Brian's 2 Takeaways to building a modern workforce:

  • 1: Invest in your employees. Teach them to be entrepreneurs or at least intrapreneurs.
  • 2: Some of you need to go start a business. Don't hide behind the walls of a corporation.
  • Daniel agrees: as a matter of public policy we have to reward that. We should encourage and reward the risk-taking of investing in your own company.

Phillip's 3rd cynical takeaway:

  • The current administration is not going to be very friendly to these ideals.
  • It likely gets worse before it gets better.
  • Get politically involved to put the right people into office who have the desire to see those policies carried out, or it won't happen.
  • People have to actually be in office to shape public policy.

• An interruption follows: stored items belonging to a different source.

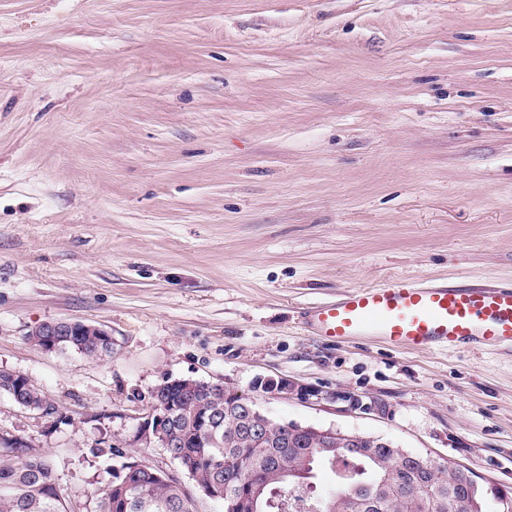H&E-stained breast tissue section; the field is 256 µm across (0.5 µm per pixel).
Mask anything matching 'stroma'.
I'll use <instances>...</instances> for the list:
<instances>
[{
    "label": "stroma",
    "mask_w": 512,
    "mask_h": 512,
    "mask_svg": "<svg viewBox=\"0 0 512 512\" xmlns=\"http://www.w3.org/2000/svg\"><path fill=\"white\" fill-rule=\"evenodd\" d=\"M395 276L512 282V0H0V371L54 406L2 394L0 433L74 512L126 462L184 480L137 439L169 377L512 489L511 353L302 328ZM32 339L37 345L42 343L36 336H40L43 342V348L49 351L57 348L58 340L55 336H65L68 340L80 339L78 344H73L62 340L59 343L57 351L63 352L69 349H77L80 353L88 357H97L102 354L112 353V343L110 334L102 328L92 326L81 321H46L38 325L32 332ZM99 341L108 344L101 345ZM12 372L0 373V393L7 394L15 402L26 406L32 407L35 410L45 411L49 413V409L54 410L53 405L46 400L40 388L33 381L18 382L11 380ZM14 378L18 376H25L20 373H12ZM255 386L258 389H261L262 392L275 398L288 397V394L294 391H297V393H302V395L307 399H309L310 397L323 399V396H325L318 391H303V389L300 388V386L297 383L290 381L286 378H259L258 380H256Z\"/></svg>",
    "instance_id": "35a3bbf8"
}]
</instances>
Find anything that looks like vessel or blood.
Returning a JSON list of instances; mask_svg holds the SVG:
<instances>
[{
	"label": "vessel or blood",
	"mask_w": 512,
	"mask_h": 512,
	"mask_svg": "<svg viewBox=\"0 0 512 512\" xmlns=\"http://www.w3.org/2000/svg\"><path fill=\"white\" fill-rule=\"evenodd\" d=\"M317 336L395 349L512 351V283L458 285L395 278L343 291L303 317Z\"/></svg>",
	"instance_id": "1"
}]
</instances>
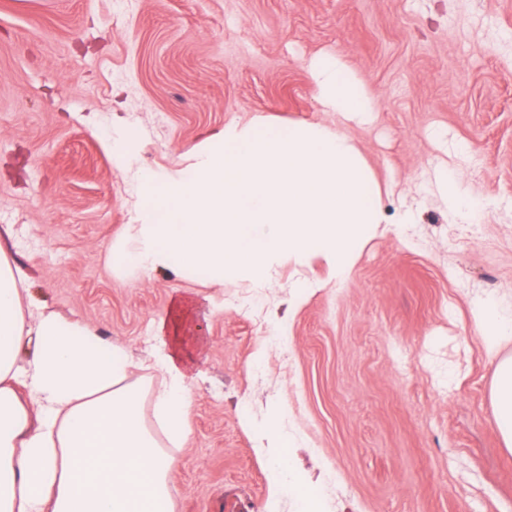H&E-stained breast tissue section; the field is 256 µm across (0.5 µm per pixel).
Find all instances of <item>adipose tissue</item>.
I'll use <instances>...</instances> for the list:
<instances>
[{"label":"adipose tissue","instance_id":"adipose-tissue-1","mask_svg":"<svg viewBox=\"0 0 512 512\" xmlns=\"http://www.w3.org/2000/svg\"><path fill=\"white\" fill-rule=\"evenodd\" d=\"M310 72L326 111L367 122L377 109L365 83L338 59ZM28 274L0 244V512H174L172 450L188 435L190 351L206 339L191 296L156 326L154 366L165 377L143 391L134 362L87 323L39 308ZM494 359V423L512 447V306L488 299L473 310Z\"/></svg>","mask_w":512,"mask_h":512}]
</instances>
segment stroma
<instances>
[{"label":"stroma","mask_w":512,"mask_h":512,"mask_svg":"<svg viewBox=\"0 0 512 512\" xmlns=\"http://www.w3.org/2000/svg\"><path fill=\"white\" fill-rule=\"evenodd\" d=\"M370 89L346 131L396 182L350 276L285 257L269 286L124 268L146 181L191 176L227 129L341 123L310 60ZM461 173L486 209L433 194ZM415 221L398 223L405 206ZM51 310L151 362L174 297L198 305L175 512H512V451L493 424V365L472 306L512 292V0H0V230ZM317 287L293 299V283ZM262 295L257 311L240 302ZM295 437L288 474L258 431Z\"/></svg>","instance_id":"35a3bbf8"}]
</instances>
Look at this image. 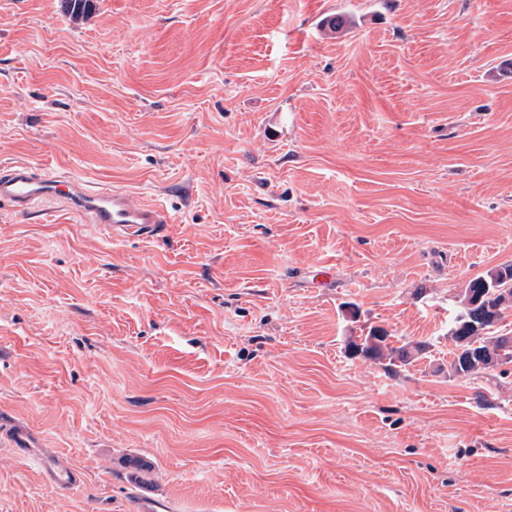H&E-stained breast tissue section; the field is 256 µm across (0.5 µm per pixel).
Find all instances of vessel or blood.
I'll return each mask as SVG.
<instances>
[{
  "instance_id": "vessel-or-blood-1",
  "label": "vessel or blood",
  "mask_w": 512,
  "mask_h": 512,
  "mask_svg": "<svg viewBox=\"0 0 512 512\" xmlns=\"http://www.w3.org/2000/svg\"><path fill=\"white\" fill-rule=\"evenodd\" d=\"M50 200H59L76 216L90 224H100L113 236H156L171 217L162 204L134 200L131 194L107 187H87L35 169L26 164L0 166V202L28 216ZM78 471L66 462L46 464L43 480L58 492L74 487Z\"/></svg>"
}]
</instances>
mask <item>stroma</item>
I'll list each match as a JSON object with an SVG mask.
<instances>
[{
	"label": "stroma",
	"mask_w": 512,
	"mask_h": 512,
	"mask_svg": "<svg viewBox=\"0 0 512 512\" xmlns=\"http://www.w3.org/2000/svg\"><path fill=\"white\" fill-rule=\"evenodd\" d=\"M11 163L173 222L0 203V512H512V362L448 374L512 264V0H0ZM390 338L393 337L386 331L371 328L364 336H351L348 346L354 356L379 362L388 359V366L397 367L412 363L426 350V345L420 342H405L395 347ZM80 479L78 471L66 462L44 464L43 480L57 492H65L74 487Z\"/></svg>",
	"instance_id": "obj_1"
}]
</instances>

Amazon and US trade policy:

  • Amazon is the most interesting and strongest company in America.
  • Jeff Bezos is a genius. He's in everything.
  • They have some of the most talented people in the game.
  • They understand the need to spread value to consumers and employees better than most companies. But there is a basic need in competition law, antitrust law, and societal function to understand the degree to which Amazon becomes the Walmart of the internet.
  • Not having a public dialogue on that issue would be a failure of duty for public officials.

Daniel's 5 year snapshot:

  • We risk an overcorrection in dealing with technology.
  • We haven't had a proactive mechanism for working with silicon valley and undeniably giant companies.
  • With no conversation about their practices, there'll be an overcorrection because people are afraid of how big these companies are becoming.
  • The hope is for a positive and inclusive dialogue that creates reasonable guardrails and authority for consumers and workers relative to tech operators and owners for the assets in their lives: personal identification data and labor.
  • We need a conversation about how our system better and more democratically distributes wealth.
  • We're going to have to make a communal decision to involve everyone in the modern digital economy or we'll have a bifurcated society.